Syn got out and came around the car. “Well, whatever it is, we’ll go together.”
As he offered her his hand, she hesitated. And then she took his palm.
“Come on,” he murmured, “let’s see what comes up for you.”
Jo smiled a little. And then she nodded, the pair of them starting off through the brambles, explorers of a landscape that felt utterly foreign and vaguely hostile.
Jo was not surprised as her headache came back and settled in.
But she was surprised about how much it meant to have this man by her side.
CHAPTER THIRTY-SIX
As Mel stopped in front of what obviously was the entry to her place, she unlocked a dead bolt and there was a hollow echo in some kind of big interior space. Butch didn’t focus on either. He was too busy wondering about the damn door. The thing seemed to be made of the same cast iron panels that were used on Navy ship hulls, the bolt heads fat as a man’s knuckles, the horizontal and vertical reinforcements making him wonder just what the hell was on the other side.
And he frowned as she put her shoulder into the bulk to open the way in.
“You want some help with that?” he asked.
“I’ve got it.”
When she continued to struggle, he put his palm on the cold metal and pushed. The hinges, which were as big as his damn forearm, squeaked and groaned, and all that was revealed as the thing broke away from its reinforced jambs was a whole lot of pitch black. Like she lived in outer space.
Glancing over his shoulder, some instinct made him note the details of the basement hall—not that there was much to memorize, just blank walls, a low ceiling, and a black-and-white linoleum floor. Servicea
ble fixtures mounted at regular intervals were stocked with the new kind of lightbulbs that threw dull, listless light.
The building they were in had been a surprise. It was mostly commercial space, with this cellar underground just a bunch of storage areas with corporate names in plastic plates next to each unit. And P.S., none of the other doors were like Mel’s Game of Thrones prop.
“At least I know you’re safe here,” he said dryly.
“It is my sanctuary.”
On that note, she walked into the interior, her body swallowed down by the darkness’s gullet. Just as he was getting worried about her, there was a flicking sound, and then light bathed an interior that had a totally open floor plan.
Mel motioned with her hand. “Come in, please.”
Butch stepped over the threshold. “Holy… shit.”
The door closed of its own volition with a banging sound, and he almost jumped—but that would have been a pussy move. And then he was distracted by the crib. The walls and floor of the three thousand or so square feet were painted black, and four concrete pylons kept the ceiling from caving in, making him feel like he’d shrunk and was standing under a coffee table. A sitting area was delineated by a large area rug, with a sofa, three chairs, and a coffee table—in all white leather—arranged on it like a glamorous Hollywood meeting was about to happen. There was also a king-sized bed over against one wall, with black satin sheets and a throw blanket of some fur-like persuasion slipping off one corner of the mattress.
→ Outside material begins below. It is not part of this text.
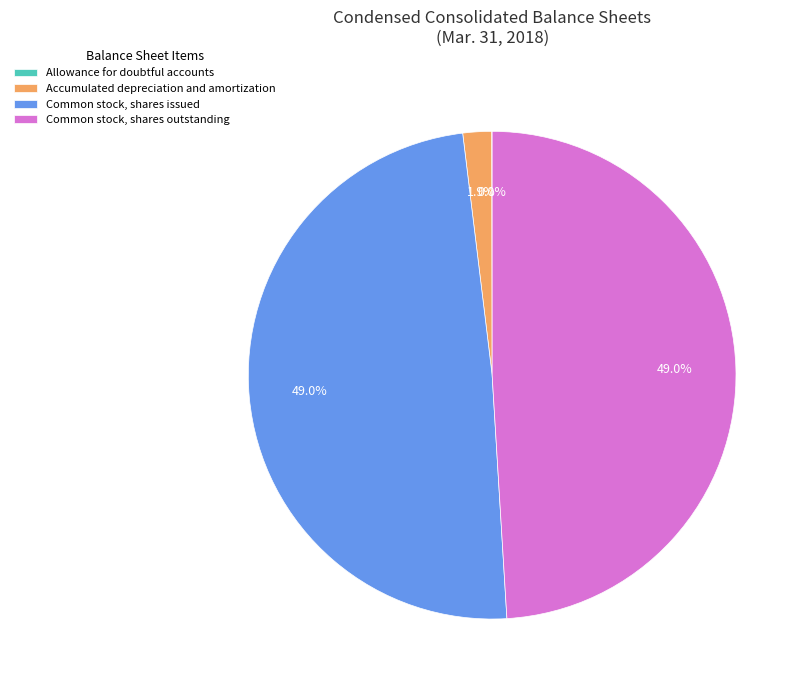

How much of the chart is everything except Common stock, shares issued?

51.0%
The bathroom was likewise fully in view, a Victorian claw-foot tub set next to a sink and a toilet, all of which were white. Oh, and the galley kitchen was directly across the way, the refrigerator, stove, and sink running down the wall and fronted by a barrier of white countertop.
But none of that was what stunned him.
Clothes took up at least half the square footage. There were tall racks with evening gowns. Medium ones with slacks. Shorter sets of blouses and skirts. Shelves with forward tilts displayed stilettos, wedges, boots, and flats. Birkin bags, and Chanel purses, and Judith Leiber minaudières sat on Lucite tables, their cloth storage bags folded under them, the boxes they’d come in like thrones for their glory. A modern era, floor-length, store-worthy mirror—the kind with the wings on the left and right that you could angle to inspect the rear of yourself—was set upon a white shag carpet.